Autocombustão

Há alguns meses o ex-deputado e dirigente petista José Dirceu foi repreendido pelo comando da campanha da então candidata Dilma Rousseff, por ter dito numa reunião de petroleiros em Salvador que o PT pós-Lula na Presidência da República iria finalmente chegar de fato ao poder.

Dora Kramer, O Estado de S.Paulo

16 de dezembro de 2010 | 00h00

A declaração foi considerada contraproducente do ponto de vista eleitoral: poderia desestimular o eleitorado ainda arisco por causa das peripécias de mensaleiros e aloprados, além de irritar os partidos aliados, notadamente o PMDB, que alimentavam a esperança de herdar capitanias mais substanciais na Esplanada dos Ministérios.

Pela conformação inicial da equipe de Dilma vê-se que Dirceu na época relatara a verdade aos companheiros. O PT ficou com a parte do leão e mais um pouco. Ao ponto de deixar o PMDB com o sapo engasgado para ser expelido em ocasião propícia.

Não obstante os privilégios concedidos, o partido continuou insatisfeito. Achou que há paulistas demais no ministério, que há espaço de menos para essa ou aquela tendência, que o PT de Minas tão sacrificado merecia mais que apenas abrigar Fernando Pimentel.

Achou também que deveria descontar na disputa pela presidência da Câmara, de onde a bancada implodiu as candidaturas de Cândido Vaccarezza e Arlindo Chinaglia em favor do gaúcho Marco Maia.

Quem? Pois é. Pouca gente sabe até mesmo se terá votos suficientes para se eleger.

Problema dos deputados e do PT, dirão os leitores. Mais ou menos: da última vez que o PT resolveu misturar suas brigas internas com a presidência da Câmara, foi eleito Severino Cavalcanti.

O partido quis agradar à esquerda, amuada desde que Lula resolvera governar com a política econômica do antecessor, e lançou Luiz Eduardo Greenhalgh sem levar em conta suas chances eleitorais. Era favorito, por ser apoiado pelo governo, mas perdeu.
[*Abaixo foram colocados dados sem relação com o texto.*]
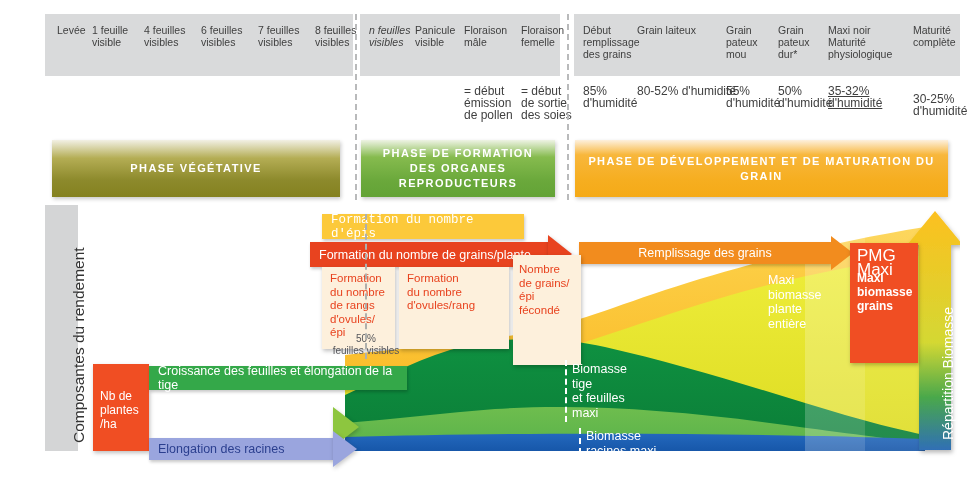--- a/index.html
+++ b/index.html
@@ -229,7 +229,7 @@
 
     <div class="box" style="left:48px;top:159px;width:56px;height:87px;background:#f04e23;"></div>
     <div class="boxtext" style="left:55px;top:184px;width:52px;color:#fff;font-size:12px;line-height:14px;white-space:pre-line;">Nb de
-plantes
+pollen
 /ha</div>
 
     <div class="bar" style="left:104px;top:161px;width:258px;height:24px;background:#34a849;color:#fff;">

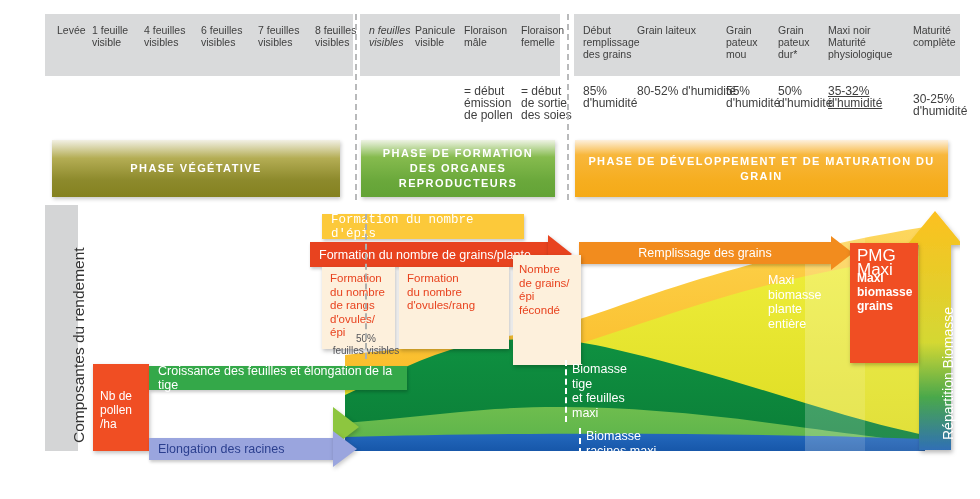--- a/index.html
+++ b/index.html
@@ -236,6 +236,9 @@
       <span>Croissance des feuilles et élongation de la tige</span>
     </div>
 
+    <div class="bar" style="left:104px;top:211px;width:184px;height:22px;background:#8dc63f;color:#fff;">
+      <span>Différenciation des feuilles</span>
+    </div>
     <div class="ahead" style="left:288px;top:202px;border-top:20px solid transparent;border-bottom:20px solid transparent;
                 border-left:26px solid #8dc63f;filter:drop-shadow(1px 2px 2px rgba(0,0,0,.22));"></div>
Agora a lógica da briga interna prevalece outra vez. Queira o bom senso que não resulte no mesmo tipo de desastre.

Come cru. A pressa foi realmente inimiga da perfeição para os deputados favoráveis à aprovação do projeto de legalização dos bingos. Contrariando todas as expectativas, a Câmara rejeitou por expressivos 212 votos a 144.

Quiseram atropelar o processo, votar em regime de urgência aproveitando a distração geral com a formação do ministério, mas a atuação das áreas técnicas dos Ministérios da Fazenda e da Justiça junto à Receita e à Caixa Econômica Federal esclarecendo os malefícios do projeto foi fundamental para a derrota.

O lobby do jogo fica informado de que é preciso mais que uma aliança com a barra pesada do Parlamento para conseguir seu intento. É preciso, sobretudo, apresentar uma proposta decente a ser negociada com a sociedade e todas as instâncias de fiscalização da atividade em si e de prevenção à criminalidade.

Seria ponto a favor da Câmara se no dia seguinte os deputados não tivessem se reunido para aprovar um imerecido aumento de salário, considerando o desempenho de suas excelências na última legislatura, que começou com a farra das passagens e termina com a farra das emendas ao Orçamento.

Uma de duas. É verdade que o Exército resiste - e com razão - à transformação de seus batalhões em tropas de ocupação dos morros do Rio. Os militares alegam que a função deles não é essa e que há o receio de soldados terminarem sendo cooptados pelo crime.

Mas é verdade também que o efetivo das Polícias Civil e Militar, cujo trabalho inclui a cobertura do Estado todo, não é suficiente para assegurar a vigilância necessária aos territórios recentemente retomados pelo poder público na cidade do Rio de Janeiro. Até porque o cronograma da Secretaria de Segurança previa essa ação mais à frente.

Logo, ou se aumenta o efetivo policial em proporção inexequível em curto prazo ou não há jeito: o Exército precisa ficar. Só que as autoridades, estaduais e federais, têm a obrigação de assegurar a prevenção dos danos da referida contaminação.